05) “From To / Task me how”: Este pot-porri condensa em dois esboços de canções um momento de visível desilusão e decepção do Eu lírico no enredo. Desacreditado, sem saber de onde vem ou para onde vai, encarando problemas financeiros e desgostoso com os rumos da humanidade e das tecnologias, este bloco antecede o clímax do álbum.
06) “Mundo a um / Dirimir / Contra-plongée”: Em “Mundo a um”, o clima é bélico e hostil e ainda é parte da decepção apresentada na faixa anterior, o refrão é explícito: “mundo a um passo do colapso”. Mas a virada de chave começa a se desenhar no refrão seguinte, ainda aqui, neste pot-porri que compõe a faixa 6. Em “Dirimir”, há um plot twist no comportamento do Eu lírico, talvez por uma resignação, pois, mesmo contrariado, ele conclui que o que pode ser feito diante de tal zeitgeist é apenas dirimir o que o tempo lhe impõe, e parece fazê-lo aceitando dançar no ritmo das tendências. Assim, a última dança se avizinha e o refrão de “Contra-plongée”, termo que designa o ângulo de visão de baixo para cima, converge com a vontade de dirimir que ele sente agora: “você merece se ver num contra-plongée, observe tudo embaixo ser menor do que você”, ou seja, sente a necessidade de se engrandecer, de produzir uma imagem em que a perspectiva do observador seja a de olhar para cima, e em cima é onde ele está, olhando para baixo e entendendo que é maior que qualquer pessoa, que qualquer circunstância imposta.
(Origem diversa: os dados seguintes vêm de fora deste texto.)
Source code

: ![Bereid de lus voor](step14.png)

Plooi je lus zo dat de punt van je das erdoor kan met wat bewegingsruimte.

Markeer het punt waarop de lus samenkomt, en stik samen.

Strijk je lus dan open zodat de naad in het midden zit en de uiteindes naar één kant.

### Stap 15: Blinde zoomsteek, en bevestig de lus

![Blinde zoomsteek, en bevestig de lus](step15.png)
07) “Beiço queimado / Gosto de / Nocturnal animals”: Então ele parte para a diversão e se descontrai em alto-astral ao som dos refrãos compilados aqui nesta faixa. Os três refrãos dialogam entre si, abordam temas festivos, de alegria e de embriaguez, os efeitos de entorpecer-se podem ser vistos como uma fuga da realidade, talvez, mas certamente é uma fuga da realidade virtual, essa foi a maneira encontrada por ele para dirimir as circunstâncias e se reconectar com a realidade que lhe é palpável.
08) ‘Cent’anni”: Ainda num clima contra-plongée e de entorpecimento, aqui ele atinge o clímax. Cent’anni é uma expressão italiana que se traduz como ‘cem anos’ e é proferida em brindes como desejo de vida longa. Essa referência foi extraída de outro clássico do cinema, O poderoso chefão, de Francis Ford Coppola. Entendendo que seu trabalho é relevante, mesmo que ainda não tenha as devidas métricas, profetiza com convicção que daqui a cem anos será objeto de estudo, entregando então a derradeira mensagem da obra com a certeza de que deixa uma contribuição, por que não um legado, através da sua arte.